Young shutterbugs from Groenvlei High School snapped up some exposure of their own when they exhibited their work at a Long Street camera shop.
The Grade 11 pupils, looking smart in their maroon school jackets, milled about Cameraland with their families on the evening of Thursday October 6.
They were eager to show off their photographs shot around the city centre and Bo-Kaap.
The pictures were hung on three floors and along staircases for the First Thursdays event – a chance for Capetonians to explore galleries and cultural attractions until late on the first Thursday of each month.
The exhibition runs until Sunday October 30 and is part of the Take Beyond Leadership Project, run by Groenvlei High School with Fujifilm and Cameraland, to spark positive change in marginalised communities.
Teacher Godfrey Hendrikse, who ran the project, said it was exciting to see the end result as well as all the support the pupils had had, especially from their parents.

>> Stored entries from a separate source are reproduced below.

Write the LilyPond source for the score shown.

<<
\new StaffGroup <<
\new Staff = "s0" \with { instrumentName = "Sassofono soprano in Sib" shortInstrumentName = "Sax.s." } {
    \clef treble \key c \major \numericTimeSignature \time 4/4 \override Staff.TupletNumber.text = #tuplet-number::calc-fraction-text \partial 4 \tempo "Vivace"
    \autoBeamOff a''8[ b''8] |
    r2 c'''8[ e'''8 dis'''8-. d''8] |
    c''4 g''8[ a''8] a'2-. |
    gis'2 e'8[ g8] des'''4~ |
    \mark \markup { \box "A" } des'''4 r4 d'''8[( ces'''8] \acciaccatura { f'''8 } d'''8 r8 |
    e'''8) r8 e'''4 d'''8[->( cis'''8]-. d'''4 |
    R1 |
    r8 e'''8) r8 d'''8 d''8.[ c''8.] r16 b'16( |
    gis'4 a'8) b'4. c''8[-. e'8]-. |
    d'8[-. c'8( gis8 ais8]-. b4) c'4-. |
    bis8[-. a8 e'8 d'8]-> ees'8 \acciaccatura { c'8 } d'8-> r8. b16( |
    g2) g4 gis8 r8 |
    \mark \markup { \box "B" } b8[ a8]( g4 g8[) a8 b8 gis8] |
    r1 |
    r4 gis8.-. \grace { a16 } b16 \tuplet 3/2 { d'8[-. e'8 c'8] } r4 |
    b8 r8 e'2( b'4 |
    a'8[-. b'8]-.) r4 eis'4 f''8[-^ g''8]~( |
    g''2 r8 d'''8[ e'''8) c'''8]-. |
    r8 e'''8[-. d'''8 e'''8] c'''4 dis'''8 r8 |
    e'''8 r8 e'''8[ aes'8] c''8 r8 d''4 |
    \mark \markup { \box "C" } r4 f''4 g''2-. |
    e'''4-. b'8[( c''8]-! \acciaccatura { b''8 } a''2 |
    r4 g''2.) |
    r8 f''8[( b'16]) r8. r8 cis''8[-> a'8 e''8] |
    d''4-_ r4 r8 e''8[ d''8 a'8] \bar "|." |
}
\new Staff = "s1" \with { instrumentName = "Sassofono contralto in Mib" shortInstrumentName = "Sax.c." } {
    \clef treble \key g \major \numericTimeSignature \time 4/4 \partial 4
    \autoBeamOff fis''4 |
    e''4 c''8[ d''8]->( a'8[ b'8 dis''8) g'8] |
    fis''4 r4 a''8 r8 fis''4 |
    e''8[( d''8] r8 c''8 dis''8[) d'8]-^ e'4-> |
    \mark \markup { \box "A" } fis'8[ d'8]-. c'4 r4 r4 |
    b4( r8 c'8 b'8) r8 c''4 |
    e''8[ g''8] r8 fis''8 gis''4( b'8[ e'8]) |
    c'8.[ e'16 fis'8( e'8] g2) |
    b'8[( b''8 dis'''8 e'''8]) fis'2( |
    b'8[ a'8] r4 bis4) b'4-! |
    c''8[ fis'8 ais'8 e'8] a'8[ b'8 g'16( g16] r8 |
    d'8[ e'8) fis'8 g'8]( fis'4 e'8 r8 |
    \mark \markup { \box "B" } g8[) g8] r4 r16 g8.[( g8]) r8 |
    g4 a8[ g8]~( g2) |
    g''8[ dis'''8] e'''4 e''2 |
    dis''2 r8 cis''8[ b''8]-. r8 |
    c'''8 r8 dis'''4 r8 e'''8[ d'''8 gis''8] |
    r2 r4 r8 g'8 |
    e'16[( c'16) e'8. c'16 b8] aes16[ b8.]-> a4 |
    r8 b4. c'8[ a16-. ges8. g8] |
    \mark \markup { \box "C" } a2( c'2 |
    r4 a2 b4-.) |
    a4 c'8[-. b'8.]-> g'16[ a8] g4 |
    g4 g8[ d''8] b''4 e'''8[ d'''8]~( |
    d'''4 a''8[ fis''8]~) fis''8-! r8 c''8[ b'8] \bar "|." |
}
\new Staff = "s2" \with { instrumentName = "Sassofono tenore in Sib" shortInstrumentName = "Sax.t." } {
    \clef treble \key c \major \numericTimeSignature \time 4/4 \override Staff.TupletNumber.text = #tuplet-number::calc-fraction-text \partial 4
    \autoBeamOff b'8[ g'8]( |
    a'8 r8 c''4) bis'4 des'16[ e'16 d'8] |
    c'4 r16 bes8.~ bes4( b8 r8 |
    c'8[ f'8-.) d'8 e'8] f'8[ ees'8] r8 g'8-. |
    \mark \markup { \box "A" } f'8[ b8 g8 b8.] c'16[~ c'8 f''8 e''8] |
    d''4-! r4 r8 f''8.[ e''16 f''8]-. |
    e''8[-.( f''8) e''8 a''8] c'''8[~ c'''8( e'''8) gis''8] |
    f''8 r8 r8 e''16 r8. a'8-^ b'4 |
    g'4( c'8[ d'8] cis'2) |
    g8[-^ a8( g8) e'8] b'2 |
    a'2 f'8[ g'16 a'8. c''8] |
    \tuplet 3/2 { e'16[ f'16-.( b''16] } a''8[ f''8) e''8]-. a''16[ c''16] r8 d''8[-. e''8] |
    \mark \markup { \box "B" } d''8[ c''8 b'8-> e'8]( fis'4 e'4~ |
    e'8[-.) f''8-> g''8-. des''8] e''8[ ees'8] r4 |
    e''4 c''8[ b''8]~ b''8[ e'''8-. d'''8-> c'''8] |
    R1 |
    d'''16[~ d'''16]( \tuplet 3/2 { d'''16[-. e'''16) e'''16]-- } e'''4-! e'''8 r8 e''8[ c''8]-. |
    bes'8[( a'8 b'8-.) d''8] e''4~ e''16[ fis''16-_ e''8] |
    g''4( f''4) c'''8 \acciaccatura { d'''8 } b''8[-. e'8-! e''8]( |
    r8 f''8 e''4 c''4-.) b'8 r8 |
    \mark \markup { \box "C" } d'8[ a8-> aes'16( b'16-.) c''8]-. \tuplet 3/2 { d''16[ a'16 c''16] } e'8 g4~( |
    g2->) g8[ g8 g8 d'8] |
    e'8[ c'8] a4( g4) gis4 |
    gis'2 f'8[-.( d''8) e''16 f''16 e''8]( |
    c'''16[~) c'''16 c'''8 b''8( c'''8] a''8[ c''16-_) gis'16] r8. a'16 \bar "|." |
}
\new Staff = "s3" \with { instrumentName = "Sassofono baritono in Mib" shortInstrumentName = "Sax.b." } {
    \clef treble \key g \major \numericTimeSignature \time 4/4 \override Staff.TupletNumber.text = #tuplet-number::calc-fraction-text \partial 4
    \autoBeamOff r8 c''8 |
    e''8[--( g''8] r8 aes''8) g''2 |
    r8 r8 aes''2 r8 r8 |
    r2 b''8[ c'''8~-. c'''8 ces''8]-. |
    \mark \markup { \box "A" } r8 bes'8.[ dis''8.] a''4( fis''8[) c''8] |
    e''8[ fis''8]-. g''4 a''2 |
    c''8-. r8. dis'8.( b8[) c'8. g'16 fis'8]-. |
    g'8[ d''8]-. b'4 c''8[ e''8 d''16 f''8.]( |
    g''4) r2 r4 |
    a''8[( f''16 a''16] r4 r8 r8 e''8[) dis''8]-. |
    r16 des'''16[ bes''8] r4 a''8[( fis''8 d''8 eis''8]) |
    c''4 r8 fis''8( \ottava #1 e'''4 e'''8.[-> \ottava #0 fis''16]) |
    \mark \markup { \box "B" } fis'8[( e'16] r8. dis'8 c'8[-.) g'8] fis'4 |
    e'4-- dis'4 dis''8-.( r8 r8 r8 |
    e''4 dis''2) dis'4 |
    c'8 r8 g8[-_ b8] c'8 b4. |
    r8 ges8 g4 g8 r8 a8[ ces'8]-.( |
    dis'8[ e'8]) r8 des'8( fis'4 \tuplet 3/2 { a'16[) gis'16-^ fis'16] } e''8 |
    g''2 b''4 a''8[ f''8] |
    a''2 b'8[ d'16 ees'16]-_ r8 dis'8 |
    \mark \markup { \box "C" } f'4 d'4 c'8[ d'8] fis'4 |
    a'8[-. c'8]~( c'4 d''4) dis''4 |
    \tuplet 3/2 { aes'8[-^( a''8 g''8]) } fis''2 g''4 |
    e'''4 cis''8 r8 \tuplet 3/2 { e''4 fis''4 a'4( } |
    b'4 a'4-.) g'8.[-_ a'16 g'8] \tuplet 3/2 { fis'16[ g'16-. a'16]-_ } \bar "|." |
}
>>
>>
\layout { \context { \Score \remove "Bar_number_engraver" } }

About six months ago, the school approached Cameraland and Fujifilm to help it give the pupils a chance to explore their creativity and develop their technical skills.
But the project’s main aim was to build a sense of value in pupils in poorer neighbourhoods who are at greater risk from various social ills.
Fujifilm and Cameraland sponsored cameras, prints, a short course and exhibition space.
Brian Lustig of Cameraland said “it just made sense” to partner with the school, as they had an exhibition space. He said he was proud of the pupils who took part.
Grade 11 pupil Grace Eteta, was one of them, and she called it a “magical” experience.
“Photography is telling your story, and accepting it,” she said.
Hein Hough of Fujifilm, who took the pupils on a short photography course before the exhibition, said: “Tonight, you all are no longer students, tonight you are photographers. I am very proud of you guys.”
The exhibition’s proceeds of just under R7 000 for the evening, will support future school leadership projects.